The simplest ideas are sometimes the best: Shoo Rayner's Hey Diddle Diddle (Dutton pounds 8.99) - the classic nursery rhymes in Lift-the-flap version - is pleasingly obvious. Humpty Dumpty falls off the wall; the 24 blackbirds fly out of the pie; the little piggies going to market are really quite funny; all's right with the world. For tots.
Fangtastic stuff from Mona the vampire, who goes public with her Little Vampire's Diary (Orchard Books pounds 8.99). In fact, this is really a recruitment drive for the Little Vampire Club, crammed full of inventive 3-D goodies (wolf dribble, used plasters, dead bugs) and activities (Vampire Vision X-ray specs, a Slugs-and-Centipedes board game, Mona's secret code) that will appeal to any confirmed tomboy aged 6 plus. But the wisdom of having our heroine fall in love is questionable; tough girls like Mona just don't kiss boys, however admirably beastly.
More power to Korky Paul's scalpel! He's come up with another triumph of cardboard engineering in the all-action stop-motion Dinner With Fox (by Stephen Wyllie, Tango Books pounds 8.99). Thin Red Fox looks glumly into his barren pantry and wonders where he'll find his next square meal. Naturally, the craftiness endemic in story-book foxes provides his answer: Thin Red Fox invites it to dinner. With detachable letters rendered in the most tongue-in-cheek manner ("I couldn't possibly enjoy it without the pleasure of your company... hugs and kisses, Plump Red Fox") Dinner With Fox combines a wealth of dynamic visual detail and should please all ages, though its comically laconic prose style is guaranteed to make grown-ups snicker.
Given the durability of the Egypt craze among slightly older children, Iain Smith's pop-up whodunnit, The Eye of the Pharaoh (Orchard pounds 12.99), is bound to suggest itself for a stocking near you.

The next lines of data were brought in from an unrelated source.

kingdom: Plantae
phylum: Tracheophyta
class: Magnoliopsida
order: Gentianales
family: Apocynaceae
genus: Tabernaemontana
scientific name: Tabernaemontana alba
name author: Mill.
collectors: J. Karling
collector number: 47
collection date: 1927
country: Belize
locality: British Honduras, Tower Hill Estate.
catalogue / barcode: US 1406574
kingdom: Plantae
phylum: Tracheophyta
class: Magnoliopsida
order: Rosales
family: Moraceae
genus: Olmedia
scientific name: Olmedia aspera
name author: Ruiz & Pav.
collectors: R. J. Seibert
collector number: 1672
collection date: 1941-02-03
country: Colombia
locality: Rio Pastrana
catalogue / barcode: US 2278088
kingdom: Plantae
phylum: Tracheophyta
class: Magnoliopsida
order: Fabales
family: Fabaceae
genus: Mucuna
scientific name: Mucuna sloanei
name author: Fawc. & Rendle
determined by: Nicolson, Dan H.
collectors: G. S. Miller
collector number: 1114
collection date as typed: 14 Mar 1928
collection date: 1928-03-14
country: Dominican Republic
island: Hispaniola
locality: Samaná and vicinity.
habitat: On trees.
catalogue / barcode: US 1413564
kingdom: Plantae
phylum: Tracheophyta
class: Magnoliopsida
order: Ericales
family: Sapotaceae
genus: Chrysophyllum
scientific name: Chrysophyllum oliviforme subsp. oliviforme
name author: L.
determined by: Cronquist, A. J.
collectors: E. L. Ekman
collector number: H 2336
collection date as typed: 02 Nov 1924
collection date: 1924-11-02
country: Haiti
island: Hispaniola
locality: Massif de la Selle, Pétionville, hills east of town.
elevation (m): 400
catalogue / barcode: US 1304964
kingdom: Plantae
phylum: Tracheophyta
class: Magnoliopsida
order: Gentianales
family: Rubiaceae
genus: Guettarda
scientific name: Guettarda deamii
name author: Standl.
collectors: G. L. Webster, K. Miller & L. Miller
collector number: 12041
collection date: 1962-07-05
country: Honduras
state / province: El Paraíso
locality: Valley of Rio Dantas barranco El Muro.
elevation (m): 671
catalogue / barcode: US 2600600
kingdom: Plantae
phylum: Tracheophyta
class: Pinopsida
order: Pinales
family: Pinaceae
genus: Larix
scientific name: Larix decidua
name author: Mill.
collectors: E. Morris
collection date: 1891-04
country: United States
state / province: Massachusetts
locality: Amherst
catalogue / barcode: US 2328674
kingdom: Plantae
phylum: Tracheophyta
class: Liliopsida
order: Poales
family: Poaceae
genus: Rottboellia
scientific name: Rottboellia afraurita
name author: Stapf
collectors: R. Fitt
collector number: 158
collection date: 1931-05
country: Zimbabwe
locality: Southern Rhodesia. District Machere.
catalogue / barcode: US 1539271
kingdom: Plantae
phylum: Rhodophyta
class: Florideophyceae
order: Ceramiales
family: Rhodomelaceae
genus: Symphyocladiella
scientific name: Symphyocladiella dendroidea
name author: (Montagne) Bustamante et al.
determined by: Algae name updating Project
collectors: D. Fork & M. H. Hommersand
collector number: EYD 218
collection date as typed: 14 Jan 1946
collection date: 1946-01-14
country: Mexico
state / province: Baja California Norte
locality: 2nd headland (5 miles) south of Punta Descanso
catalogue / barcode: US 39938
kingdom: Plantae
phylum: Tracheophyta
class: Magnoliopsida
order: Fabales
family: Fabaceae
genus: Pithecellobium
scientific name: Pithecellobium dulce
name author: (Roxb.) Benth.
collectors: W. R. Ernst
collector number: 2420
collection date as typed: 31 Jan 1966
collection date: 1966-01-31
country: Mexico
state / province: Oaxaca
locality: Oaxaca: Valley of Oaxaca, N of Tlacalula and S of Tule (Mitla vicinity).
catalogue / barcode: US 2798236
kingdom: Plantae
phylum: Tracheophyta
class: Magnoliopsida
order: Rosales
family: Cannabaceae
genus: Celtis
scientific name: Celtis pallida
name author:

It has a full mystery to be solved, with clues and batty details in each flap, turn, cardboard construction and pull-out file. Ace girl reporter Anne Hackette leads the way into the pyramid of Kha-Putt; Ali-Bi breaks open the doors - but why is Harry Ford bound and wriggling inside a mummy case? The last flap reveals ... the answer.
Still in the Valley of the Kings, Ian Dicks and David Hawcock have produced Unwrap the Mummy (Tango pounds 9.99), a "Magnificent, Metre-high, Pop-up Mummy to Explore!" A very nasty idea, really, made little better by the cartoon treatment of the internal organs lurking under the various flaps. Never has the might and dignity of a great civilisation been made to seem so daft.
Sophisticated and straight-faced working pop-ups form 3-D models and contribute to the educational atmosphere of Action Robots (Tango pounds 11.99) by Tim Reeve and Gavin MacLeod. You get only a very few pages for your money, so there must be cheaper and more comprehensive routes to the information contained here, but it might fire the budding technological imagination and prove a good present for those over-9s who are in a mood to seem very grown-up this year.